* [Check your understanding]:
1 - Repeat the part of the passage on the GA installation that begins at the words "After the new" and ends after the words "the API works.".
2 - Reproduce the entries word for word, starting at the line that contains "COURS EN TÉLÉCHARGEMENT" and stopping after the line that contains "7 августа 2026", with both of those lines included. Leave the pictures out.

* [Source passage]:
++++++

If all tests are successful, the include files, libraries, and MA man pages should be manually placed in a local directory where all users can access them. In this build, some of the include files ended up with funny modes, so it was necessary to change them with chmod 644 include/*, so that all users could read them. In this example, all versions of GA are located under /usr/local/ga, and this particular build is installed under /usr/local/ga/ga-4-0-mpich2-gcc, signifying that the libraries below that directory come from GA version 4.0 and that they were built with MPICH2, which was built with and used the gcc compilers.
After the new include/ and lib/ directories are moved to the publicly accessible location, the MA man pages are copied to the same area and a MANPATH entry is added to /etc/man.config so that those manual pages can be seen by the man command.
Now that the installation is complete, it’s time to try out a simple program to see how the API works.

++++++

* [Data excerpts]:
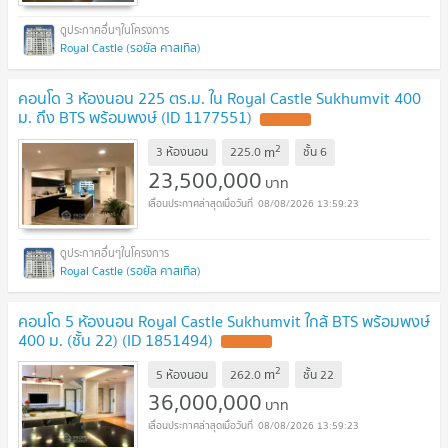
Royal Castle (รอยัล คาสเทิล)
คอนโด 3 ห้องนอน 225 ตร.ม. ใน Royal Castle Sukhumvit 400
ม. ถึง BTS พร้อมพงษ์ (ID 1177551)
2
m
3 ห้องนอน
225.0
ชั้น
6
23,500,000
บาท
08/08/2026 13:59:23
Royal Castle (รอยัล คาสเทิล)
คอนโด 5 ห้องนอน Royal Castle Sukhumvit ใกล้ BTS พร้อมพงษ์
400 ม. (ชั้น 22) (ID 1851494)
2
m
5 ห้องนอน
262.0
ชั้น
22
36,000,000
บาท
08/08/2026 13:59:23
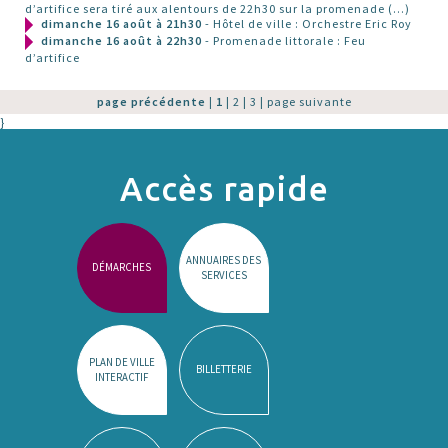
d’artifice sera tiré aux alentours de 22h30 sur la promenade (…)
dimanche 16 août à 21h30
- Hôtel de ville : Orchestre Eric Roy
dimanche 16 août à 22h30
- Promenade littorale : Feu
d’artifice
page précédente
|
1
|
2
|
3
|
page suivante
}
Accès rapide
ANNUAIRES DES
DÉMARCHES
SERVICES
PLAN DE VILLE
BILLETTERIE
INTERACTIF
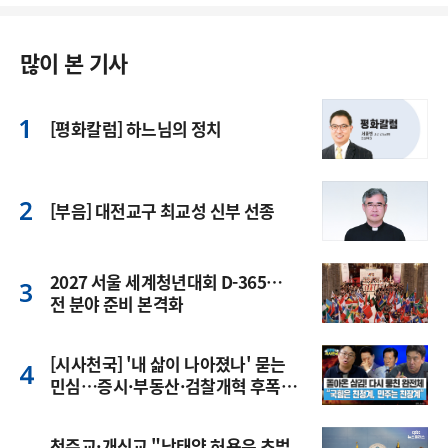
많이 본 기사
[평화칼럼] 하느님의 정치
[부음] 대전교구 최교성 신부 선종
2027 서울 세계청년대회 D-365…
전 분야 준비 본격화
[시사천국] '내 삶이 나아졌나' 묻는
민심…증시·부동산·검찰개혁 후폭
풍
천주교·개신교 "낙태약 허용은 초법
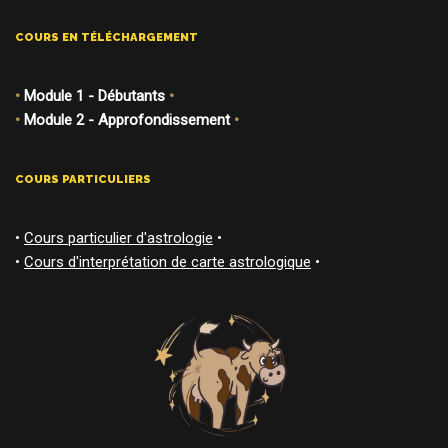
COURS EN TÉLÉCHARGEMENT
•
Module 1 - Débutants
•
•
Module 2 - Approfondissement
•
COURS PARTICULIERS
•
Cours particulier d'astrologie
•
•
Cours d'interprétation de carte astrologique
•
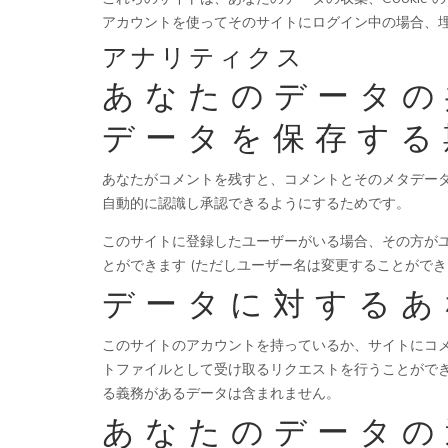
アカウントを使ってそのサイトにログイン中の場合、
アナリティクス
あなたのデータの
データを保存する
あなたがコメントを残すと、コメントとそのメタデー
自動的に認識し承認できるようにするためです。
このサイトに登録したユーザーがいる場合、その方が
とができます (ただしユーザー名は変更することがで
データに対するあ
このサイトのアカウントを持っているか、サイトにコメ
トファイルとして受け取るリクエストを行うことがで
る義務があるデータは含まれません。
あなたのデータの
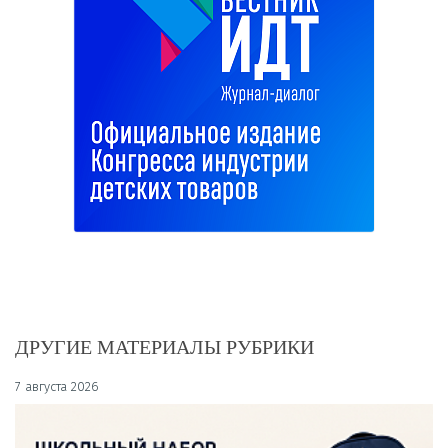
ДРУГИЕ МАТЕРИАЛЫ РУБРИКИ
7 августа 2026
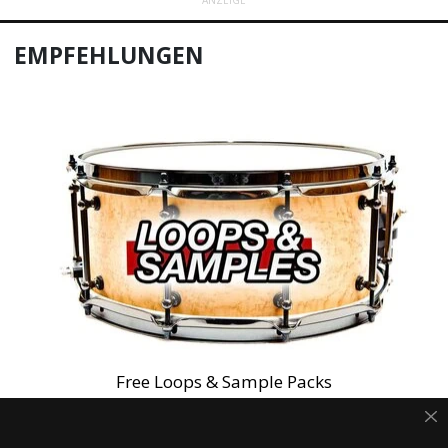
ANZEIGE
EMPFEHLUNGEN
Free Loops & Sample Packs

++++++

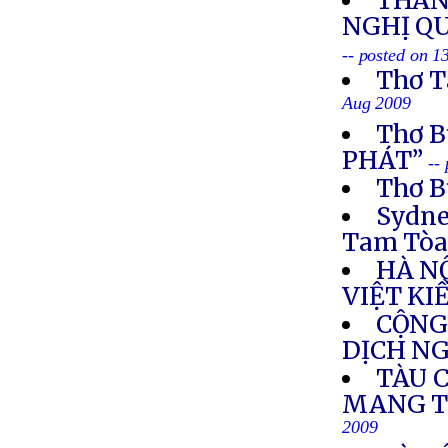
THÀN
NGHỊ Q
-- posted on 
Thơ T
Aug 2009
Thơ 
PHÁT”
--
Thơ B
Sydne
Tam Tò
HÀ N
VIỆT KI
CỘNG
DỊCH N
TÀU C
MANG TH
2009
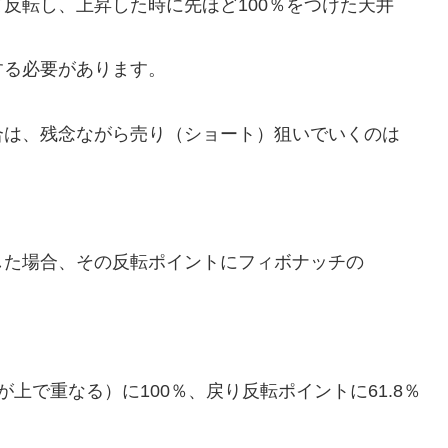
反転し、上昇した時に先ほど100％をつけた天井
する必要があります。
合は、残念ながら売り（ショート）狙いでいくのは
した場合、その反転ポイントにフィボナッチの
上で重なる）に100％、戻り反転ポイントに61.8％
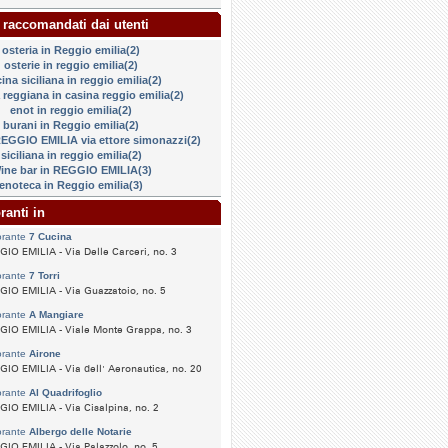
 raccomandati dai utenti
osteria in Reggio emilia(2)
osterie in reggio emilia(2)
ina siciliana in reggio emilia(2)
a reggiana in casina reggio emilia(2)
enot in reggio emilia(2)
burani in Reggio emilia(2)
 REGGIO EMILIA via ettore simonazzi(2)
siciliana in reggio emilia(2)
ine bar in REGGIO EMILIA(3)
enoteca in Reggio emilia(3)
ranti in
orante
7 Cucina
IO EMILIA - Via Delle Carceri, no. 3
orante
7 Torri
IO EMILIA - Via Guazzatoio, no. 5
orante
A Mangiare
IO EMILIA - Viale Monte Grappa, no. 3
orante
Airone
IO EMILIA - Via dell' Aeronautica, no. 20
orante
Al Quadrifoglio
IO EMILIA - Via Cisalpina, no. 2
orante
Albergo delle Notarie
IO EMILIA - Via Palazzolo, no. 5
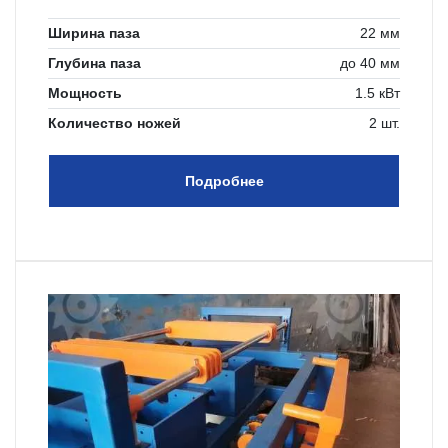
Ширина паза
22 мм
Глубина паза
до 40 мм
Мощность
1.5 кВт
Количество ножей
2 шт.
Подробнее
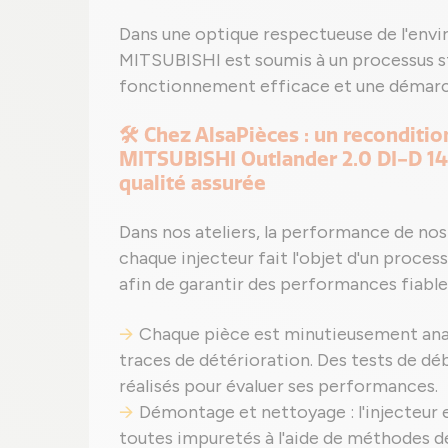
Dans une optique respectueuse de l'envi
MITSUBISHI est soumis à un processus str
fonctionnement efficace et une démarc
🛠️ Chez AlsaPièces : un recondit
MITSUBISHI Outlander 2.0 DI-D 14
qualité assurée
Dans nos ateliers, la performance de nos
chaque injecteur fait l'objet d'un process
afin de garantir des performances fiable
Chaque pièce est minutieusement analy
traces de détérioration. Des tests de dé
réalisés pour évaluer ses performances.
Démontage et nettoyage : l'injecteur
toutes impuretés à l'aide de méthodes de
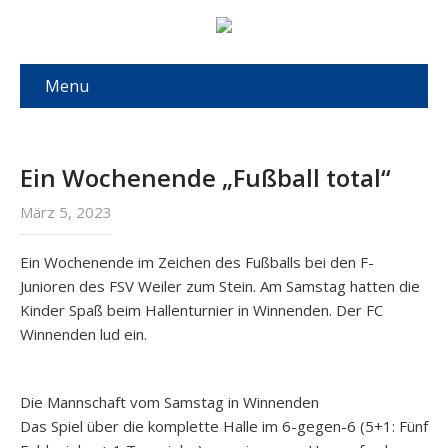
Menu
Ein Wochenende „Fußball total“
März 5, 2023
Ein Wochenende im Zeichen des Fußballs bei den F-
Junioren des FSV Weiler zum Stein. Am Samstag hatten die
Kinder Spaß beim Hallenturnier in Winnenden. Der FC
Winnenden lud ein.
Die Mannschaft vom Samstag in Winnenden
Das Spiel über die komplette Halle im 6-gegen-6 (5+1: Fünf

++++++

* [List of solutions]:
1 -
After the new include/ and lib/ directories are moved to the publicly accessible location, the MA man pages are copied to the same area and a MANPATH entry is added to /etc/man.config so that those manual pages can be seen by the man command.
Now that the installation is complete, it’s time to try out a simple program to see how the API works.

2 -
COURS EN TÉLÉCHARGEMENT
•
Module 1 - Débutants
•
•
Module 2 - Approfondissement
•
COURS PARTICULIERS
•
Cours particulier d'astrologie
•
•
Cours d'interprétation de carte astrologique
•
アカウントを使ってそのサイトにログイン中の場合、
アナリティクス
あなたのデータの
データを保存する
あなたがコメントを残すと、コメントとそのメタデー
自動的に認識し承認できるようにするためです。
このサイトに登録したユーザーがいる場合、その方が
とができます (ただしユーザー名は変更することがで
データに対するあ
このサイトのアカウントを持っているか、サイトにコメ
トファイルとして受け取るリクエストを行うことがで
る義務があるデータは含まれません。
あなたのデータの
ДРУГИЕ МАТЕРИАЛЫ РУБРИКИ
7 августа 2026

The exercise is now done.